The analogy of “The Little Engine that Could”
Published 4:08 pm Saturday, August 15, 2015
Live United, by Ann Austin
“Chug, chug, chug. Puff, puff, puff. Ding-dong, ding-dong. The little train rumbled over the tracks. She was a happy little train…”
“The Little Engine That Could” is a book most of us remember from childhood. Right now, it’s my daughter’s favorite.
She has the first two lines to this story memorized, and she’s been saying them often lately.
I admit I wasn’t thrilled when she decided “The Little Engine” was her new favorite book. I have others I prefer — stories about animals or nature.
But, reading it several times every night has made me realize how profound and beautiful the story actually is and why my 2 1/2-year-old loves it so much.
The little train was happy because she was carrying toys and good food for children who lived in the valley. As she headed up the mountain, she suddenly broke down. With no hope in sight, she and the toys began to worry about the children and what they would do without good food to eat.
There were three engines they encountered before the Little Engine came along — each one refused to help, even though they heard about how the children would not have any toys to play with or good food to eat.
The first engine said it was too good to help them because it was a passenger engine: “I pull the likes of you? Indeed not!”
The second engine said it was too useful to help them because it was a freight engine: “I am a very important engine indeed. I won’t pull the likes of you!”
The third engine was very old and tired and seemed to feel sympathy, but didn’t believe it could help. So it left.
The Little Engine then came — though she had never been over the mountain and didn’t know if she could do it, she felt compassion for the toys and the little children who wouldn’t have any food to eat. This compassion drove her to try — and she was successful!
The little clown is the true hero of this story — he is the one who asked each engine if they were able to help, even as he was continually turned down. He never gave up hope, even though he was belittled, insulted and pushed aside.
This story, to me, is an analogy about how we treat others who ask for our help. We often feel we are too important or busy or they do not deserve help.
When we consider the trains as people in our own community, the story takes on a deeper meaning.
There are so many people who don’t know what hope feels like. Hope seemed to well eternally inside of the little clown. Yet, in reality, hope is what so many people who struggle are lacking.
When we tear people down who ask for help or who struggle, we are not only denying them the possibility of a better tomorrow, but any semblance of hope. We often talk about poverty as a lack of physical resources, but I have come to realize the greatest form of poverty is our own spiritual poverty and our authentic connection to others.
Even the people who offer to help, at times, shame the people they are helping by believing they are not capable of learning or improving their lives. This is an indication of the spiritual poverty that resides in people who are “doing well on their own.”

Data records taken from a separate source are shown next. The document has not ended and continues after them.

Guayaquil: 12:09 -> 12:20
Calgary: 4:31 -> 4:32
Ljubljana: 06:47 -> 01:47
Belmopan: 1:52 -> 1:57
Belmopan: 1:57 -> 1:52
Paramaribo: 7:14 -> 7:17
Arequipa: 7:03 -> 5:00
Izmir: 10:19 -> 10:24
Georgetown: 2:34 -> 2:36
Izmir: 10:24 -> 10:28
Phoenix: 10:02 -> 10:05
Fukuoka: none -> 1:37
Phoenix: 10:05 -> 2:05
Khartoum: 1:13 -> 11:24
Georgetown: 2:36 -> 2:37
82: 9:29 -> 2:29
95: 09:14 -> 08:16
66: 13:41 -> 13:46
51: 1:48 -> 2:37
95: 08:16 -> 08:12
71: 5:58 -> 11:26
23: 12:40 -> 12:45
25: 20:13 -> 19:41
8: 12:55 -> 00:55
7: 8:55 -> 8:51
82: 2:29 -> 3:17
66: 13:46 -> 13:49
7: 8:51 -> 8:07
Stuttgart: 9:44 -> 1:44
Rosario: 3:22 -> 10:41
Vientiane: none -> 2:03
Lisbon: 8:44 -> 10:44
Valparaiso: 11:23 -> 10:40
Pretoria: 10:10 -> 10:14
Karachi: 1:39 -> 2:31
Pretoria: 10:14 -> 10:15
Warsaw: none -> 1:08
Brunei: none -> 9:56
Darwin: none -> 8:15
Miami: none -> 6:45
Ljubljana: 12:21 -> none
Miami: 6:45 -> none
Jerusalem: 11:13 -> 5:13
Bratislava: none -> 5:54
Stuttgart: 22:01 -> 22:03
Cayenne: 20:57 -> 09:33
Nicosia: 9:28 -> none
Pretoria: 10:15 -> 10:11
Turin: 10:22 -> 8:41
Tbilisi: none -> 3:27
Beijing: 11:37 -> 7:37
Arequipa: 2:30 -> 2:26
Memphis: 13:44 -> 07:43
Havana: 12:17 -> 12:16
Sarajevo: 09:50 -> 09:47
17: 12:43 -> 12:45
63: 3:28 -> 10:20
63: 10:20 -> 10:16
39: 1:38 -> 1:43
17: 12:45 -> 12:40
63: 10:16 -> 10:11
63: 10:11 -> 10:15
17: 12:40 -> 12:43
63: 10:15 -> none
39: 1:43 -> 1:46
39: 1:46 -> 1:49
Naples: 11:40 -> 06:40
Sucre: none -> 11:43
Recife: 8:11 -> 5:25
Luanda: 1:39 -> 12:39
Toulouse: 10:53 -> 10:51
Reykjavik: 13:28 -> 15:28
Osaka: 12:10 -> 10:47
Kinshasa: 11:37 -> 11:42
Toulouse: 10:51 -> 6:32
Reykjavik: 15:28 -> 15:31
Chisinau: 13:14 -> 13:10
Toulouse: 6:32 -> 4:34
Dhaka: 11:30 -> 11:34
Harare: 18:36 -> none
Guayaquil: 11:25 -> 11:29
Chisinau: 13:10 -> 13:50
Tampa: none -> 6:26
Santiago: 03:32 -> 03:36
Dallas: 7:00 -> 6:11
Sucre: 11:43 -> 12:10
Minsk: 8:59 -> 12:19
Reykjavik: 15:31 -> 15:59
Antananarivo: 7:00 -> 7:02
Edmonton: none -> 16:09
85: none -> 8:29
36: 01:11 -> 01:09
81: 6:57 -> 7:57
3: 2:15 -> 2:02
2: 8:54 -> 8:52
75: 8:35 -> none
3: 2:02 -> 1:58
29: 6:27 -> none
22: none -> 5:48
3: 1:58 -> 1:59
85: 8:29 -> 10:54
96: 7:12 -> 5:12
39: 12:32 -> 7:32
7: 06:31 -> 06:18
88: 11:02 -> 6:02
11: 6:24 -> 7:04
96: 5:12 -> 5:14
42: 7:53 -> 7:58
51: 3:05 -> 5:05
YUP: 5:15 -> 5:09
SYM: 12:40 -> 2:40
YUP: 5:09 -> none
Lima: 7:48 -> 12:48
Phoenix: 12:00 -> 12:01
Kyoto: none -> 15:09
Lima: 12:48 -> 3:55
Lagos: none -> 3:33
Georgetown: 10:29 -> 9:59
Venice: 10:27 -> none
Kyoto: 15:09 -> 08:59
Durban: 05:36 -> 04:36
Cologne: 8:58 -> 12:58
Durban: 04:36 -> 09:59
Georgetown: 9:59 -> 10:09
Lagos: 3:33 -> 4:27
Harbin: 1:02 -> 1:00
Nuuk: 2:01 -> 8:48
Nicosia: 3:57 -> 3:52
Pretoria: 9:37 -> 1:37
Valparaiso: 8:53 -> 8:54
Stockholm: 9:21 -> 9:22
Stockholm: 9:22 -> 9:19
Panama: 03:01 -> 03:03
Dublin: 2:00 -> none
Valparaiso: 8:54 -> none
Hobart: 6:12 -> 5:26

Like the trains who refused help and felt no connection to the struggle of the little train or the children who wouldn’t have food, people turn their backs so easily and proclaim it is not their problem.
So many people stop asking for help or don’t ask for help just as they had a chance of making a breakthrough in their lives, because they are continually discouraged — not necessarily from the situation they are in, but from the people they encounter.
What we miss when we push people away, is a greater realization of what our lives mean.
The Little Engine had never been over the mountain; she had never seen the valley or met the children who lived there. Because she chose to help, she saw a different world than she had known; she discovered she was capable of more than she realized and her life’s work took on new meaning.
If only we all could be as brave as she was.
Ann Austin is the executive director of the United Way of Freeborn County.